Essa diferença entre um pai presente e um pai ativo é sutil, mas tem uma implicação substancial. É como a diferença entre olhar e ver, ouvir e escutar, estar e cuidar. Por isso essa mudança é urgente e não apenas para desafogar a maternidade, mas também a paternidade que está afogada em conceitos antiquados, que não cabem mais. Para trazer esses homens a superfície, faze-los respirar, faze-los ver, escutar, cuidar. Fazê-los viver esse momento plenamente.

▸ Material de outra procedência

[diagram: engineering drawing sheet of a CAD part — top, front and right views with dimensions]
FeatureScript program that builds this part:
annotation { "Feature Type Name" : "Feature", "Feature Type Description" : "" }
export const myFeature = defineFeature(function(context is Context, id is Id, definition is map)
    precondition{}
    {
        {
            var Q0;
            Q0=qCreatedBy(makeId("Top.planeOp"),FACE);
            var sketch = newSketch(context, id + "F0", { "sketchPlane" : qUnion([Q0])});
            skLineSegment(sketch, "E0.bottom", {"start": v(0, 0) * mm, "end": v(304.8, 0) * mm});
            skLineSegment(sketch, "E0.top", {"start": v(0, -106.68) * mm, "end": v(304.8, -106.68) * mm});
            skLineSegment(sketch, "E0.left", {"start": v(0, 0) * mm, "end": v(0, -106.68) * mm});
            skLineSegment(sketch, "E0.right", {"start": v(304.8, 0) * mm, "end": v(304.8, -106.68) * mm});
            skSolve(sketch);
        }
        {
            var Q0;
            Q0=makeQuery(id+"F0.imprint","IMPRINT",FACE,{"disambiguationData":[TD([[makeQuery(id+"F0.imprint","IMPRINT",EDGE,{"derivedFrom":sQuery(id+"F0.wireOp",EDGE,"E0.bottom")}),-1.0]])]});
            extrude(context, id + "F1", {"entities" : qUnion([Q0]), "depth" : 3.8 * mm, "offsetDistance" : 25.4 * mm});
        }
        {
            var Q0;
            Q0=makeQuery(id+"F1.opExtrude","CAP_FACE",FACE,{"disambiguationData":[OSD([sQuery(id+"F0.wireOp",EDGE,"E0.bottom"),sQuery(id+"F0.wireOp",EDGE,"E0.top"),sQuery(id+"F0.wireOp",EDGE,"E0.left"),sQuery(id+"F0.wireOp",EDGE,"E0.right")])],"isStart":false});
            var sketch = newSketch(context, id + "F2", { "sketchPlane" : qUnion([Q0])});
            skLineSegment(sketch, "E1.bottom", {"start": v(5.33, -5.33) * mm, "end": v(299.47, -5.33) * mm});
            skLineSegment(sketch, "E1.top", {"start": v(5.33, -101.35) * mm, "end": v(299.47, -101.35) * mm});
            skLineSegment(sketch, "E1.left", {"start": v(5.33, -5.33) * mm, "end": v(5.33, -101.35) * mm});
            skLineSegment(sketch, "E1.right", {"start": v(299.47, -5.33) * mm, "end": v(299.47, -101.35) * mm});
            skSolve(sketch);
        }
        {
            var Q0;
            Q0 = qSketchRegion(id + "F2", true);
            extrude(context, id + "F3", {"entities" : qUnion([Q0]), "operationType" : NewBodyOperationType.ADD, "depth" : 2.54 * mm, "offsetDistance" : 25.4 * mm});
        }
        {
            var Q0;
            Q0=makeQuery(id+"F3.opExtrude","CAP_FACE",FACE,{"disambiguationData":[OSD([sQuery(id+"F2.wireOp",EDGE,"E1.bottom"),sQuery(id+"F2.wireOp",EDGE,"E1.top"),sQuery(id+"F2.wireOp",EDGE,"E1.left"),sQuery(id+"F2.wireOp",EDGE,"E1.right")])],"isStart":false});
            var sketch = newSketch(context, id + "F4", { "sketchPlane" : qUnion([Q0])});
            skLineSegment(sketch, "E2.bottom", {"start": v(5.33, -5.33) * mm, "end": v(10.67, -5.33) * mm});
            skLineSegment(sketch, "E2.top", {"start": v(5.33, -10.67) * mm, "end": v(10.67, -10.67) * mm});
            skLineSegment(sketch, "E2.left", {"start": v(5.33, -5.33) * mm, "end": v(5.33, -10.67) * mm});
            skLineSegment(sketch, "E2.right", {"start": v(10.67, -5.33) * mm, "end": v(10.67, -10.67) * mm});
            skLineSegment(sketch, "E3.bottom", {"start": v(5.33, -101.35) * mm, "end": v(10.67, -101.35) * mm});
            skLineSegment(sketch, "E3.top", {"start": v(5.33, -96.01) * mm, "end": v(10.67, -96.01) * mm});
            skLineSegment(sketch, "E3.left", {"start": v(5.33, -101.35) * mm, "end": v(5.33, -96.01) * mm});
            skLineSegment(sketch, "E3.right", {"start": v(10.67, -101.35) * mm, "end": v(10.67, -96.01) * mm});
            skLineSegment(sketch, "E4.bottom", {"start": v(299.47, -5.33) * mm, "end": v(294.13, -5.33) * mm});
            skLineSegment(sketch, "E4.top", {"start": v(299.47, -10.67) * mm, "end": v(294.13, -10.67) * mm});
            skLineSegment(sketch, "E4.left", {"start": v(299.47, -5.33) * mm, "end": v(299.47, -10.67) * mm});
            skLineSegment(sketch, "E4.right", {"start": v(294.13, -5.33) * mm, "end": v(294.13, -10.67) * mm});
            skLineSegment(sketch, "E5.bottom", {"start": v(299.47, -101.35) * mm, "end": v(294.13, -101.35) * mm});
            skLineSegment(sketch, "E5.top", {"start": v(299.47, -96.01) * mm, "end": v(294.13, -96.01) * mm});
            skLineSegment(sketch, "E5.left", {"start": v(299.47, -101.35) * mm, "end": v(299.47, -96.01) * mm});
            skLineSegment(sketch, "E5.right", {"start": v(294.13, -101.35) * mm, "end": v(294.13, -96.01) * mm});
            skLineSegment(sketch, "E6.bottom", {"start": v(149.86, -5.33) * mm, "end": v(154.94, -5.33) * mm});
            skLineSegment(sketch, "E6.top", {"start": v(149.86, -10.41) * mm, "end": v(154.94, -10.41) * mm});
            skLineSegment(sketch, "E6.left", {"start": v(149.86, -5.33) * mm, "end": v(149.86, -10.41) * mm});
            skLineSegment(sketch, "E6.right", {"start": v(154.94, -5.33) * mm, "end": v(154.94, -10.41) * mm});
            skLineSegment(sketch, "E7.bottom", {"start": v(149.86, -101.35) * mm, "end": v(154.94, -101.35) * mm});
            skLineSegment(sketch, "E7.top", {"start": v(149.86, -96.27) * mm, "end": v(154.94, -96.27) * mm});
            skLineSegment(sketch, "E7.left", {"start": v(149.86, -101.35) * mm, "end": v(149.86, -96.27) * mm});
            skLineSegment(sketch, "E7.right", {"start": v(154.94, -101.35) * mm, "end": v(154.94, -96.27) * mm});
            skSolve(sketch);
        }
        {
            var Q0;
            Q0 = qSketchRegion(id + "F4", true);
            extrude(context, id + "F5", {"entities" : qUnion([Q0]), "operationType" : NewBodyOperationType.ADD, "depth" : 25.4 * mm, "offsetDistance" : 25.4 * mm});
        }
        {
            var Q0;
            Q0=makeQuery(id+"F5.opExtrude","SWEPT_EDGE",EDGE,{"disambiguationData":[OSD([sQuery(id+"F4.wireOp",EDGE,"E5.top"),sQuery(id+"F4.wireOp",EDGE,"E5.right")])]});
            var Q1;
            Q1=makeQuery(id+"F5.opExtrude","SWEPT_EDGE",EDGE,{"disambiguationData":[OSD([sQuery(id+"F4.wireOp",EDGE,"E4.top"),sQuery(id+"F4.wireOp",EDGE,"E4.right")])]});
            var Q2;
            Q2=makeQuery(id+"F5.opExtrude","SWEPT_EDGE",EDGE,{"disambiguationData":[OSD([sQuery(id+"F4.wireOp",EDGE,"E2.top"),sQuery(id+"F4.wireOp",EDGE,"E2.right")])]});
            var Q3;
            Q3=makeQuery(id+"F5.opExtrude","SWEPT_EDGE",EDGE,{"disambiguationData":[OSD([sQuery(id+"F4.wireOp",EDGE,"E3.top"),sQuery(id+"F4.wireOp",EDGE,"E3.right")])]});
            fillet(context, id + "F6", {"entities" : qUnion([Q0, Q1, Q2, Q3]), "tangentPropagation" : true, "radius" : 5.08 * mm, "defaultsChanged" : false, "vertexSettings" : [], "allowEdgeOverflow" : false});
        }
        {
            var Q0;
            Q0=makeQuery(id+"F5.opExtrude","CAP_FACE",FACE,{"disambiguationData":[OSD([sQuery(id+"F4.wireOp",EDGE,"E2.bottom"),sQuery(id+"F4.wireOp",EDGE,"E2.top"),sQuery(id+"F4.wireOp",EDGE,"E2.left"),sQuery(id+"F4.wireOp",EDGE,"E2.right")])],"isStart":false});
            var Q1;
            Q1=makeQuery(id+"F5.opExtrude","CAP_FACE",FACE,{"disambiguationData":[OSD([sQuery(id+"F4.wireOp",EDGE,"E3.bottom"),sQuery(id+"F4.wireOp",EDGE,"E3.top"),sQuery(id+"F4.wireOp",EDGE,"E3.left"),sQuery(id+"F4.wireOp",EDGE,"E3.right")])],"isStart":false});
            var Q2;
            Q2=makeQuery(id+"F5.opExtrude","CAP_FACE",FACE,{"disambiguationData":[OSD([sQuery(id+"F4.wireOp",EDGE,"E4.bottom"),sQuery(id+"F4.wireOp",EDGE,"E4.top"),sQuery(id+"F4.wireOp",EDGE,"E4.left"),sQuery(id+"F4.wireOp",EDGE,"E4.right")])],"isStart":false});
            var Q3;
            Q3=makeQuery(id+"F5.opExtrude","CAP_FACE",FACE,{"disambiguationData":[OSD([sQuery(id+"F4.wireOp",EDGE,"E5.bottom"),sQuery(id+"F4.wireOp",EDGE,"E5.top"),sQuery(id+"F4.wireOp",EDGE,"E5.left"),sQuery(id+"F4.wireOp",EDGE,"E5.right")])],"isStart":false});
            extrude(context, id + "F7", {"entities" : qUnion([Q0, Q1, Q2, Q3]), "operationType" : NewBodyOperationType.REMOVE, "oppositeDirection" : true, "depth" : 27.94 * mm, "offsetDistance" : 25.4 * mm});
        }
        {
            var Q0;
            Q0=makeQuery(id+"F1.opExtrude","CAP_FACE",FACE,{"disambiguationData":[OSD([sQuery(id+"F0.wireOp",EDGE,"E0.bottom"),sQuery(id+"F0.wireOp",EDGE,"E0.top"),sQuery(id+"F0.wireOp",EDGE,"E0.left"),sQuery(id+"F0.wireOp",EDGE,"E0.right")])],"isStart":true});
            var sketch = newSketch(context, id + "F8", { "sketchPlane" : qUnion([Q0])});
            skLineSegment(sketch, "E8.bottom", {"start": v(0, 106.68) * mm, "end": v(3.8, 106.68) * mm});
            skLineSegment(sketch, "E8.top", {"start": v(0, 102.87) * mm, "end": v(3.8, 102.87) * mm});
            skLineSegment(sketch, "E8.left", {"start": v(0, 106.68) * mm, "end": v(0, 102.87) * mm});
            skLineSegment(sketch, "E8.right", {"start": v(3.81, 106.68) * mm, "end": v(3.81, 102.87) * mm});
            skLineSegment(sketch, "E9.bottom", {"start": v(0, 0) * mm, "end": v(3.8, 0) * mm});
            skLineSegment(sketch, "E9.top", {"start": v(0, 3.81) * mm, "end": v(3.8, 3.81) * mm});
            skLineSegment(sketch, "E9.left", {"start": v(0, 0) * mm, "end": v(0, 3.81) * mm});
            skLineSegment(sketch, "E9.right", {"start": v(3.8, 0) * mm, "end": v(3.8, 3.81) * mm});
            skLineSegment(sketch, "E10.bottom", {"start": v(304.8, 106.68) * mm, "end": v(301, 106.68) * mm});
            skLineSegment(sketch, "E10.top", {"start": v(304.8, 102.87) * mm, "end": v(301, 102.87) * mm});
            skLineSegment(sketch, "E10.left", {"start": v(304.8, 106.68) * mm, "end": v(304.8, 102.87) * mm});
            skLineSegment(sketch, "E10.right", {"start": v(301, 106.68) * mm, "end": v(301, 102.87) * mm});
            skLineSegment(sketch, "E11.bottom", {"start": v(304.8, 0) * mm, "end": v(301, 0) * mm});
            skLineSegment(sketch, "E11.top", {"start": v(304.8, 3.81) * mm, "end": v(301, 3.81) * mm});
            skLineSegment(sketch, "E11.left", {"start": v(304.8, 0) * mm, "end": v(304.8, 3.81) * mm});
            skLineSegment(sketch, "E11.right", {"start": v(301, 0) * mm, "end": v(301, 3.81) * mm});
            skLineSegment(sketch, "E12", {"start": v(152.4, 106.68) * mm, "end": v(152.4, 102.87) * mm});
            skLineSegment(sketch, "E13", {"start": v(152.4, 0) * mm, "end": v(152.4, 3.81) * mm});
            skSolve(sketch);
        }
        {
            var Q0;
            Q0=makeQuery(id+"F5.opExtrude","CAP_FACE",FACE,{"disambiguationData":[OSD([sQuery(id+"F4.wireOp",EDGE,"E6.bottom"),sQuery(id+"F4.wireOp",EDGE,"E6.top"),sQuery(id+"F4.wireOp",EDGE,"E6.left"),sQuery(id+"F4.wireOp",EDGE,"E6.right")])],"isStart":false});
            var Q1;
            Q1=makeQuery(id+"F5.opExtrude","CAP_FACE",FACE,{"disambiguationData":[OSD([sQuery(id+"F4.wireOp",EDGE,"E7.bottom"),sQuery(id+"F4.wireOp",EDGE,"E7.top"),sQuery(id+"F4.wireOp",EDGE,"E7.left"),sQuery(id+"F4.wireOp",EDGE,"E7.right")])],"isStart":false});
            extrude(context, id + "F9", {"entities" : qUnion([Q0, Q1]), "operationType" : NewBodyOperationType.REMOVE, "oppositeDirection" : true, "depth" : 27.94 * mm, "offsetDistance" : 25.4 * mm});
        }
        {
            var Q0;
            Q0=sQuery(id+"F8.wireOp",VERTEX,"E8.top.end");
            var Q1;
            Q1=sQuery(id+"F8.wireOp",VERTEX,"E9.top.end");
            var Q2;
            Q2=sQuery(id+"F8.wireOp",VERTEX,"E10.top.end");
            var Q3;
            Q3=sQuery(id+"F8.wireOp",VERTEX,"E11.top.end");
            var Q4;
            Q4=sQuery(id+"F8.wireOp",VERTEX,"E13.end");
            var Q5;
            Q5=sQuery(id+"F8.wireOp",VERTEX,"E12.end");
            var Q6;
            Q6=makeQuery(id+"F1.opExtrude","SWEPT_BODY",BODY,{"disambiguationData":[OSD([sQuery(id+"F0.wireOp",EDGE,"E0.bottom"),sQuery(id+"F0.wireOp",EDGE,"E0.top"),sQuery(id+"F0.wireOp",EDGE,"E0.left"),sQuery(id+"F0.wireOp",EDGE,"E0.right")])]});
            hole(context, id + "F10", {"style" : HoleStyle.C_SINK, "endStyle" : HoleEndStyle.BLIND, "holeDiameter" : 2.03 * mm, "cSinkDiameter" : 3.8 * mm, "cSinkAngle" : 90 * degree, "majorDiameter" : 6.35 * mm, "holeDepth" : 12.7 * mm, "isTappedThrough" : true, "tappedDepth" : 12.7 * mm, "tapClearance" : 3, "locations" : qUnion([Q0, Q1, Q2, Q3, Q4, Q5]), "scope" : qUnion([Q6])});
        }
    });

A paternidade ativa confronta, diariamente, o modelo de masculinidade que ainda vincula o cuidado afetivo com os filhos exclusivamente às mães. Ao assumir esse papel de forma verdadeira, o homem se reconecta com sua sensibilidade, empatia e vulnerabilidade. Ele aprende, erra, evolui e, nesse processo, se torna um exemplo muito mais poderoso do que meia dúzia de palavras.

É fácil? Não. A nossa referência é de um pai educado para suprir apenas as necessidades financeiras e esse modelo tradicional ainda pesa. Mas é possível e, necessário, romper com isso. O envolvimento paterno impacta diretamente no bem-estar emocional das crianças, fortalece os vínculos familiares e, de quebra, alivia a carga que recai historicamente sobre as mães.

Se você é pai, repense todos os dias o tipo de paternidade que está exercendo. Se ainda não é pai, mas pretende ser, reflita desde já sobre o pai que deseja se tornar.

No fim das contas, ser pai ativo é construir, todos os dias, um legado de afeto, compromisso e humanidade. E isso é o que faz da paternidade uma experiência transformadora, tanto para os filhos, quanto para os pais e afetará positivamente em uma possível paternidade futura. E quem sabe dessa forma, cada vez mais crianças, terão além do nome do pai na certidão, o pai ativo no dia a dia e presente nas melhores memórias.